Iraqi officials denounced the reports as a “new and cheap American lie” aimed at providing a new pretext for aggression against the country, and pointed out that in 1996 Iraq allowed a Red Cross team, including US personnel, to inspect the site where the wreckage of the US plane went down.
As in the case of the New York Times January 22 article, the US media has marched in lockstep with the efforts to justify a new military confrontation with Iraq. CNN, for instance, ran a TV special on the January 16 anniversary of the Gulf War, entitled, “Iraq: the Unfinished War.” The program made no effort to explain why 10 years after Iraqi troops were driven from Kuwait—the sole reason cited by Bush Sr., Powell and others for the launching of the war—it remained “unfinished.” As the title of the program indicates, the US government and its representatives in the media will only consider the war complete when Saddam Hussein is assassinated or overthrown and the US establishes control over the entire region.
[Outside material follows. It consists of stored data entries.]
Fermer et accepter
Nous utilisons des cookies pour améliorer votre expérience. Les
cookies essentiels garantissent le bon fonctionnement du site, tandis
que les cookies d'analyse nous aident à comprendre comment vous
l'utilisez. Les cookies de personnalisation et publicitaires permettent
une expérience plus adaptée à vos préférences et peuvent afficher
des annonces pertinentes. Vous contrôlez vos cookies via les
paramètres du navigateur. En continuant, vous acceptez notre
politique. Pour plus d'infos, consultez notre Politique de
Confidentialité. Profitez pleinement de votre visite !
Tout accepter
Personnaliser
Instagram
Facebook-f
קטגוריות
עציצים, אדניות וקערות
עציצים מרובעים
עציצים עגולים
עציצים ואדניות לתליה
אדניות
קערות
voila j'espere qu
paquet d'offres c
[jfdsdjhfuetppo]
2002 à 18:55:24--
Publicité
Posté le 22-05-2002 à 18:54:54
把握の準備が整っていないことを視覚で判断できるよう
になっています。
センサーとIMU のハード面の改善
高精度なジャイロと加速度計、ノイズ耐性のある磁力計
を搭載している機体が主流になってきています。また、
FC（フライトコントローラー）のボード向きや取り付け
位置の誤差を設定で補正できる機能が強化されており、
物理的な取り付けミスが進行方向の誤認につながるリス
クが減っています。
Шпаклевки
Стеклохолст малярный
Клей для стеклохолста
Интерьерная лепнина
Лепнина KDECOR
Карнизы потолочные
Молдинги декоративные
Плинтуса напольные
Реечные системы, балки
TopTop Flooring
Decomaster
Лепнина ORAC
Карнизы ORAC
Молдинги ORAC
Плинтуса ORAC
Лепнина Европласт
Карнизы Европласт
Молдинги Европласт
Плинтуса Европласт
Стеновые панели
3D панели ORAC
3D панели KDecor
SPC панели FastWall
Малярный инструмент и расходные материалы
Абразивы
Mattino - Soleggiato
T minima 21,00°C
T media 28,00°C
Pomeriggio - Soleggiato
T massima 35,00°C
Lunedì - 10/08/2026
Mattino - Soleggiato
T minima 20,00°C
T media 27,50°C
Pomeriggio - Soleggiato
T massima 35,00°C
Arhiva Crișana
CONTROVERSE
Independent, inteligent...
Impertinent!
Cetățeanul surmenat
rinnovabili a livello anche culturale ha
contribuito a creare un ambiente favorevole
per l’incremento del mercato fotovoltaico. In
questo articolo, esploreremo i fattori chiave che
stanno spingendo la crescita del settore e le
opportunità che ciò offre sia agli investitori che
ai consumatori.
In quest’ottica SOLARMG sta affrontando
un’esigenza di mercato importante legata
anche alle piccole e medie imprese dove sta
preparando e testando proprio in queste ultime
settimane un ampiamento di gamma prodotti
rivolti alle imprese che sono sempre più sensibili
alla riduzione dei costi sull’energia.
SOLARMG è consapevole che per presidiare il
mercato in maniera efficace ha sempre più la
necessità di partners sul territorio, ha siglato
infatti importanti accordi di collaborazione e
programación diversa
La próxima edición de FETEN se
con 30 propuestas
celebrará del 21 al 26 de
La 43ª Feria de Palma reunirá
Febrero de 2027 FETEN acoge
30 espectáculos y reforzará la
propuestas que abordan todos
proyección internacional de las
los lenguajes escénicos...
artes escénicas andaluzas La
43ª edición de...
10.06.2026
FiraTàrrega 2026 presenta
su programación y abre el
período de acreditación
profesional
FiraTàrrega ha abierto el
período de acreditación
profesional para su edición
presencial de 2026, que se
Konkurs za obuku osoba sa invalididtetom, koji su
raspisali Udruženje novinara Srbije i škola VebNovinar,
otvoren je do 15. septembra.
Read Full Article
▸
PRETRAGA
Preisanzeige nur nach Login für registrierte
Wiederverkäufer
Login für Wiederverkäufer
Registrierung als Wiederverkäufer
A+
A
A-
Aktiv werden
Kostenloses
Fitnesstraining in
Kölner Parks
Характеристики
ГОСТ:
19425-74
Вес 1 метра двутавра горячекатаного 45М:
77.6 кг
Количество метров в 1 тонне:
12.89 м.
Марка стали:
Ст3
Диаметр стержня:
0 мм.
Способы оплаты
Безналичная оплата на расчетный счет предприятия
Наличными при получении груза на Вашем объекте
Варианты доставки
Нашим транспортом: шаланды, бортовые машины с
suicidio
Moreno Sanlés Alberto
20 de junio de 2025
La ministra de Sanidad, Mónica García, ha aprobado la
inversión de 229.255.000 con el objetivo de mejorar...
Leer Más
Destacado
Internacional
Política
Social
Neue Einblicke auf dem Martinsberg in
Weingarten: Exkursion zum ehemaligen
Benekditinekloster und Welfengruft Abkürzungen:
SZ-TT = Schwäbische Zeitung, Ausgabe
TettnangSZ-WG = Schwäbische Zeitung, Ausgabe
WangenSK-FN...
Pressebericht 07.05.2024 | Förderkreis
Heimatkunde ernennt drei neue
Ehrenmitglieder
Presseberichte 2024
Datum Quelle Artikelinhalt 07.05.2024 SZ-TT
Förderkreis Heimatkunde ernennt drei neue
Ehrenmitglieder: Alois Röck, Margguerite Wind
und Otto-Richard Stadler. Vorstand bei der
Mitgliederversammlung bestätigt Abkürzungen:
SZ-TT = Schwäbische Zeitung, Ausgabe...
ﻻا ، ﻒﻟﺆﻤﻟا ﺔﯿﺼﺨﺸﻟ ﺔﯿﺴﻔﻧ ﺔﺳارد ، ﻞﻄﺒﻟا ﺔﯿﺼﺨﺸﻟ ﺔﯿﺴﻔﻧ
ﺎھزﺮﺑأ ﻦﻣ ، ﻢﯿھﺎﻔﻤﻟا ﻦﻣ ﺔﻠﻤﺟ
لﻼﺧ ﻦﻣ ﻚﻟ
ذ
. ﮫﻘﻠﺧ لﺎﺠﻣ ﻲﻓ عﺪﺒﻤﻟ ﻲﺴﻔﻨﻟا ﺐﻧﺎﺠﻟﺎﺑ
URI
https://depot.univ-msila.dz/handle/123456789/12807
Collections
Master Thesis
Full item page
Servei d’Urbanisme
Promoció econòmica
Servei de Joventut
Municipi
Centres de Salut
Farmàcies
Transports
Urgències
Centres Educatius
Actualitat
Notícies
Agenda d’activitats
The new Bush administration comes to power as the US has become increasingly isolated internationally in relation to its policy towards Iraq. The US-led trade embargo has been defied by a growing number of European and Middle Eastern countries, including Russia and France, which have resumed commercial flights into Baghdad's refurbished airport. In addition the various Arab bourgeois regimes that backed the sanctions are also facing increased pressure to distance themselves from the punitive measures against Iraq, because of the growing anti-American sentiment throughout the region. There were even recent British newspaper reports that London—the most enthusiastic partner in the US aggression against Iraq—was rethinking its policy of enforcing the no-fly zones because of the high number of civilian casualties, although the Foreign Office was quick to deny the claim.
The criminal policy of sanctions and continuous military assaults has wreaked havoc on Iraq's 23 million people, half of whom live in poverty. The sanctions have led to hundreds of thousands of deaths, including 11,000, mostly children, in December alone. But to the chagrin of US officials, Saddam Hussein has remained in power.
Various advisers have reportedly warned the new Bush administration that the situation in the Middle East and internationally is far more complex than when Bush's father, Powell and Cheney carried out the slaughter of Iraqi soldiers and civilians 10 years ago. It would be folly, however, to believe that international isolation would prevent the United States from waging a renewed war against Iraq. On the contrary, the Bush administration is even more oblivious to international reaction and may be more willing to fire a shot across the bow of the French, Russians and other erstwhile allies, to shore up its failing policy and reassert American domination in the region.
There are also domestic political considerations involved in a possible decision to launch an attack on Iraq. A politically weak government, considered illegitimate by broad masses and facing an economic downturn, the Bush administration may be more apt to launch a bloody adventure in hopes of diverting attention away from the social crisis at home.